HL Deb 14 February 1888 vol 322 cc368-70
LORD ELLENBOROUGH

rose to ask Her Majesty's Government, What prospect there was of the appointment of a Public Prosecutor? A general opinion prevailed that such a public officer was necessary to prevent inequality in respect to the trial of persons under the Criminal Law, and he was prompted to ask the Question by what had occurred in reference to one case in London and another in Birmingham. In London a man was tried for murder said to be brought about by arson, when the jury brought in a verdict of not guilty. The prisoner was subsequently tried for arson, found guilty, and received an adequate punishment. The case at Birmingham was that of a man and a woman tried for the murder of Colonel Fendall. The Grand Jury brought in a true bill for murder. A robbery clearly was committed with violence. The clothes of the murdered man were found with the parents of the man who was tried for murder. He was found guilty of manslaughter, and received a trifling punishment only, not being subsequently tried for robbery with violence, although it resulted in death. He submitted that in the two cases quoted there was a great inequality before the law. There was additional cause for believing afoul murder was committed on the person of Colonel Fendall from the circumstance that the cabman who gave evidence stated that he had been requested to state by the man and woman found guilty of manslaughter that he had found the body in the street, although he had assisted in removing it from the house where the crimes of manslaughter and robbery with violence were committed. There was a great deal of evidence in support of the crime of murder or manslaughter together with robbery with violence; and why in the one case a man should be tried for arson, having been acquitted of the crime of murder, and in the other the man and woman found guilty of manslaughter were not tried for robbery with violence he was at a loss to imagine, unless it was due to the absence of a public officer charged with the investigation of such cases.

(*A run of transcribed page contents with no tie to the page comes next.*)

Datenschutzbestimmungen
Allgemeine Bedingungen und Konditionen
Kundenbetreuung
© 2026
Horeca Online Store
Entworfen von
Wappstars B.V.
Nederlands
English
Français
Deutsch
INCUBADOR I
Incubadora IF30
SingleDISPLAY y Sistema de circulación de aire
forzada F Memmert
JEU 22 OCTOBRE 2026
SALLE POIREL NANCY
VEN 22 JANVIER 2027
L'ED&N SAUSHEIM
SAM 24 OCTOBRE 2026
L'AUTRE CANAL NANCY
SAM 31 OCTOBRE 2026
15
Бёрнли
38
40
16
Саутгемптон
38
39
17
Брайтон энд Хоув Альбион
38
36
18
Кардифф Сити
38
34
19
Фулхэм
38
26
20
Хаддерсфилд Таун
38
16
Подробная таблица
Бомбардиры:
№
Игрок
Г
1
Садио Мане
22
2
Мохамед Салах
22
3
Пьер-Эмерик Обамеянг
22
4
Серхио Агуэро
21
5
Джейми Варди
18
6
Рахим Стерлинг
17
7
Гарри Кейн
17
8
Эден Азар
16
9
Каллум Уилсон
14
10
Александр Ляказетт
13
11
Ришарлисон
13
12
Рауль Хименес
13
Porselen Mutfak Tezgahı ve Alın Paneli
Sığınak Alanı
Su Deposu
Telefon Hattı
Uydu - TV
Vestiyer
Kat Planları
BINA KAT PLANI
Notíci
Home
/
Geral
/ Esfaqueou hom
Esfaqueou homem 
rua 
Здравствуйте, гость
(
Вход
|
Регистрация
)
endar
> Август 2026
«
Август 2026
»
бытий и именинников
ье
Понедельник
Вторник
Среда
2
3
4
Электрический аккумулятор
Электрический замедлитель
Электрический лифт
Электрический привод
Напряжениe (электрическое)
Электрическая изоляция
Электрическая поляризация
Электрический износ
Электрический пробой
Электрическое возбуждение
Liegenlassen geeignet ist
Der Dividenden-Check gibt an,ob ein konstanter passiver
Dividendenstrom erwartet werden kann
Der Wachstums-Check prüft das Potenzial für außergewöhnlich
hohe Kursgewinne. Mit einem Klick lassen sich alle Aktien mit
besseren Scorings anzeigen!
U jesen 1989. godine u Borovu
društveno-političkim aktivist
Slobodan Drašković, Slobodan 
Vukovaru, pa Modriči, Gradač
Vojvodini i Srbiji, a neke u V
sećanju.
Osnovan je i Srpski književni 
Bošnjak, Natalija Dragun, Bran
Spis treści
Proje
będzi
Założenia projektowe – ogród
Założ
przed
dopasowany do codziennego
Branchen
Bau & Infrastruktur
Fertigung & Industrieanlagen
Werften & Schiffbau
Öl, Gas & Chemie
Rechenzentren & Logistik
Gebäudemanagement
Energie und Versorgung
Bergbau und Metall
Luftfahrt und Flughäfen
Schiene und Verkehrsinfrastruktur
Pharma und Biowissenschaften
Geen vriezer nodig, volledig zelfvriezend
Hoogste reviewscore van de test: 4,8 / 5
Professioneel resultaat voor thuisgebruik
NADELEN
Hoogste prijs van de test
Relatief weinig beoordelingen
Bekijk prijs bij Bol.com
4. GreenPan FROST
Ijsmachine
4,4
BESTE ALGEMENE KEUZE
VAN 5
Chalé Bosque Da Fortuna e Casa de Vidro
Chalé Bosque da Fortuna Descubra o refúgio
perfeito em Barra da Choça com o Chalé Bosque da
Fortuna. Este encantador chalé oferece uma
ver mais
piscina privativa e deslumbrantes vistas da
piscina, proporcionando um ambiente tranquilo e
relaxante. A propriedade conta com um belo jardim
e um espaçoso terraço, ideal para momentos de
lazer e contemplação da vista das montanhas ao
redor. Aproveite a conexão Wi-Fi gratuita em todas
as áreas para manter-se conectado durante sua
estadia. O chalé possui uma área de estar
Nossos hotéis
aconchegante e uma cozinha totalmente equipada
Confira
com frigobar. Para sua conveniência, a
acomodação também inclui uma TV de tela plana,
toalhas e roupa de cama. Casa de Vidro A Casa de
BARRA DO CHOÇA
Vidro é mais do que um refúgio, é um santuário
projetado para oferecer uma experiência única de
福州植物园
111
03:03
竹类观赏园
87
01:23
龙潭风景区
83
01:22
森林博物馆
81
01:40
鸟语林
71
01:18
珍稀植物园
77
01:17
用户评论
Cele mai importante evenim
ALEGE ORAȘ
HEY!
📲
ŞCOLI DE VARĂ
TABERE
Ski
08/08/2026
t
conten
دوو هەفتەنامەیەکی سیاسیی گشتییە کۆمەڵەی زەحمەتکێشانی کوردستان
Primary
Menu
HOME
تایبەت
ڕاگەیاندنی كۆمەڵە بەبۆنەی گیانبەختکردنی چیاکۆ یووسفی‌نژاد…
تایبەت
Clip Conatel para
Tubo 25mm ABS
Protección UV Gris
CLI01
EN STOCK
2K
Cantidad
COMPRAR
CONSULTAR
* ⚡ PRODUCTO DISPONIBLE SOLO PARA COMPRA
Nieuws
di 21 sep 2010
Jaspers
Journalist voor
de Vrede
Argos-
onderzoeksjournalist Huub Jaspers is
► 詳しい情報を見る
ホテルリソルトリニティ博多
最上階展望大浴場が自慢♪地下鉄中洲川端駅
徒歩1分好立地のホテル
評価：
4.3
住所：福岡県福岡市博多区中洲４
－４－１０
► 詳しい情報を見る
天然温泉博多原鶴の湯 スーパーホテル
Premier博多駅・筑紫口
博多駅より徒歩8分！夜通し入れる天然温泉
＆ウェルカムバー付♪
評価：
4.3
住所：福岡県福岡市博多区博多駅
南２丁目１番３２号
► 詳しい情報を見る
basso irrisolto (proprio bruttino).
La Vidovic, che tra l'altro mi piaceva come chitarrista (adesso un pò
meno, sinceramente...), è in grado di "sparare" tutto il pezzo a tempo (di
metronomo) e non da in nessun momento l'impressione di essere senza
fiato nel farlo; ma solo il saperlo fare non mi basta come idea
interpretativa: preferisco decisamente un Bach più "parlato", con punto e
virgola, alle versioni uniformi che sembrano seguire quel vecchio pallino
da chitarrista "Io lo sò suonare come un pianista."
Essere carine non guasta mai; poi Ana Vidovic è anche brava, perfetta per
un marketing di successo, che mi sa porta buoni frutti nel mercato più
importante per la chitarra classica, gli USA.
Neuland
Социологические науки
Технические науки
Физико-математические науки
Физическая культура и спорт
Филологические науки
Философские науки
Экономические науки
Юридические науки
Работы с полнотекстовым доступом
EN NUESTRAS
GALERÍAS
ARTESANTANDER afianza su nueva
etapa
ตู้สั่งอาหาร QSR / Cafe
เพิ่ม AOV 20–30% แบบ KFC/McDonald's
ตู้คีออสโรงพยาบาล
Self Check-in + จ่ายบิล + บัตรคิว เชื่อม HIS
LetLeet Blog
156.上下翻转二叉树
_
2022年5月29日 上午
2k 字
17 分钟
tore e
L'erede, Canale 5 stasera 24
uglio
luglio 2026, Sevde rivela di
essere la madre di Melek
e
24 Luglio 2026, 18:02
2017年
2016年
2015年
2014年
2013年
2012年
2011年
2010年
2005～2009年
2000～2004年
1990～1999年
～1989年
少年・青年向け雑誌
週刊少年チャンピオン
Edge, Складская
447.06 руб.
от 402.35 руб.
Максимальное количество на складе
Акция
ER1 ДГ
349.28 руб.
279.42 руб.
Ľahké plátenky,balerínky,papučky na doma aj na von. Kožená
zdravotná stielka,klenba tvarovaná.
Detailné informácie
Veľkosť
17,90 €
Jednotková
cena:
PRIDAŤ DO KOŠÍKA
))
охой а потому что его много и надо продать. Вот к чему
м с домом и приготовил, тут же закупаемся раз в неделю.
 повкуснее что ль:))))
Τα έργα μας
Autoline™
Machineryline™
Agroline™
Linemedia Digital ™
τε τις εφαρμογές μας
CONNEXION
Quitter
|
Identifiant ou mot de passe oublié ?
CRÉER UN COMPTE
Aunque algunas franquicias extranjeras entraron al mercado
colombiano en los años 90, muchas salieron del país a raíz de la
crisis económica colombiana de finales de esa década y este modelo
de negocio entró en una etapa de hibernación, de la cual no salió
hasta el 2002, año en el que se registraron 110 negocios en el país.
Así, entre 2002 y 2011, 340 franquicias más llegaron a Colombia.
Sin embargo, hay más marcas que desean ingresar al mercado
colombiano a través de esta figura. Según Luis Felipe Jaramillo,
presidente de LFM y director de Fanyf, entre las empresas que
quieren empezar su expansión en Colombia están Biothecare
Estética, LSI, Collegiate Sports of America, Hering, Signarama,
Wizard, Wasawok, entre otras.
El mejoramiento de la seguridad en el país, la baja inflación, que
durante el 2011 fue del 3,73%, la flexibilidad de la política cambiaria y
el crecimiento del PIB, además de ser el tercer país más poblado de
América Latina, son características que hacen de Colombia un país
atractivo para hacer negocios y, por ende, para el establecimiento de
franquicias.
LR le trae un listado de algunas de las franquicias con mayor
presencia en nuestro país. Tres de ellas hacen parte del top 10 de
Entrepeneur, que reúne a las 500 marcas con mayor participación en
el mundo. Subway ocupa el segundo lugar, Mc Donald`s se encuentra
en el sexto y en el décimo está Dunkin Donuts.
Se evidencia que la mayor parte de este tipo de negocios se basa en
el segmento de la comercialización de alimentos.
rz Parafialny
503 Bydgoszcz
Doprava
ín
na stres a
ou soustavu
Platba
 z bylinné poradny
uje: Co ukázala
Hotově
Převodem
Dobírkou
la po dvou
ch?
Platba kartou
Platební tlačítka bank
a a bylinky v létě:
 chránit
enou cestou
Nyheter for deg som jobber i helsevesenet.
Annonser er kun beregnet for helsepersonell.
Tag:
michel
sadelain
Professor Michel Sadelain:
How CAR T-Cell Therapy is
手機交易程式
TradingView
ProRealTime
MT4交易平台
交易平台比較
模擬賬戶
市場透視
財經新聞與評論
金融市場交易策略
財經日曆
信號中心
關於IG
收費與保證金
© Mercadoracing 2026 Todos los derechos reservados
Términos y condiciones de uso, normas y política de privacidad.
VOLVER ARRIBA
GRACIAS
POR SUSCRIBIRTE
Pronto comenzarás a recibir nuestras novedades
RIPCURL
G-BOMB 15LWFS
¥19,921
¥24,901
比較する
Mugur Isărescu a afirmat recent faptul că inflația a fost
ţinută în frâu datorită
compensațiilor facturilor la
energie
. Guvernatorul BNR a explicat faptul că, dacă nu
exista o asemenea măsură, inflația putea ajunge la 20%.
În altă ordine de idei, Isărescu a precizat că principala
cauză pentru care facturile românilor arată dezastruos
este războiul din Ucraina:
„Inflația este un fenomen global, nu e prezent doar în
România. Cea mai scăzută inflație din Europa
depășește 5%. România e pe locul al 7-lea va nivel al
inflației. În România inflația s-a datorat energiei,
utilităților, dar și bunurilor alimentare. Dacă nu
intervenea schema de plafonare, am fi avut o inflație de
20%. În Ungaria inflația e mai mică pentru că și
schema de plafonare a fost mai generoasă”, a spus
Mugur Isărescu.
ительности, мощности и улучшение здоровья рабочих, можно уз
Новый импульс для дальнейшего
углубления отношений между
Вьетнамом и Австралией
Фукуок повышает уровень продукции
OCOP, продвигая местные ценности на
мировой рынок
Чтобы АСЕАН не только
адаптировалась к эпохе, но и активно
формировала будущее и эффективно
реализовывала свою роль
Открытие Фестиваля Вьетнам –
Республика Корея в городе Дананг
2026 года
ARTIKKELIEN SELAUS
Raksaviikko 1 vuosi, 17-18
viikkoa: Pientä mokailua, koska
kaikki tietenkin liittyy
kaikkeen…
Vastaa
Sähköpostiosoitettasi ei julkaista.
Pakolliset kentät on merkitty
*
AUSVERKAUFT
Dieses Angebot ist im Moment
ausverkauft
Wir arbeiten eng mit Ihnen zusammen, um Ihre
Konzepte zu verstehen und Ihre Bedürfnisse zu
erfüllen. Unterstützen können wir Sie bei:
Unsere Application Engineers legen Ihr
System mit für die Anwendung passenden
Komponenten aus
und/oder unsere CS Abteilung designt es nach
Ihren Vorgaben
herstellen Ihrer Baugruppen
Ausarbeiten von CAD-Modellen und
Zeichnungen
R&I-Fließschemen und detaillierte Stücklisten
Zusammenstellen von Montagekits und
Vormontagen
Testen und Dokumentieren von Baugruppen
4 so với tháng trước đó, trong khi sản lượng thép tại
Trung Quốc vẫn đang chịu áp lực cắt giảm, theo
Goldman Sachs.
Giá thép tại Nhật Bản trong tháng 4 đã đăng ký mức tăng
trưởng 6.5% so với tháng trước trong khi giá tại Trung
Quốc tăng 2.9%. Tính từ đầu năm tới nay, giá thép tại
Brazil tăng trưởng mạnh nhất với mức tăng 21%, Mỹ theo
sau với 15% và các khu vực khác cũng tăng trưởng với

THE LORD CHANCELLOR (Lord HALSBURY)

said, he was not quite sure that he distinctly understood the Question of the noble Lord; it was not certain what he intended to convey by asking the Question whether the Government were about to recommend the appointment of a Public Prosecutor. If the noble Lord meant by a Public Prosecutor a person charged with the duty of looking after any prosecution in which his intervention was required, such an officer was already in existence. By the Act of 1879 a Public Prosecutor was appointed, and by the amending Act of 1884 the Office was vested in the Solicitor to the Treasury, who was charged to take up cases in which no private prosecutor was to be found, and who in fact often took cases out of the hands of private prosecutors. Therefore, the answer to the Question was that there was a Public Prosecutor already existing. He believed the duties of the Office were performed by Sir Augustus Stephenson with great skill and diligence, and he had not heard of any failure of justice by reason of the supposed absence of such on officer. Not knowing what cases would be cited by the noble Lord, he had not acquainted himself with the details of the two that had been mentioned. But from the circumstances that had been stated he did not see how the action of a Public Prosecutor could have averted the failures of justice which had been suggested. As to the case in which persons were tried for murder and convicted of manslaughter, the sentence was the sentence of the Judge. Did the noble Lord desire that a Public Prosecutor should be appointed to control the discretion of Judges in the infliction of punishment?

LORD ELLENBOROUGH

No.

LORD HALSBURY

Then he did not see what was the object of the noble Lord in putting the case forward. The offence of manslaughter was one in respect of which, for obvious reasons, there was left to Judges a very large discretion between sentencing to penal servitude and inflicting a fine. As to the non-trial of the accused for the robbery which was involved in the original charge of murder, if in the case of a robbery a person was killed it could not be manslaughter, and it must be murder. He could not say more without knowing exactly the facts of the case, and the answer to the Question would be that the Government had no intention of appointing such an officer as the noble Lord seemed to contemplate.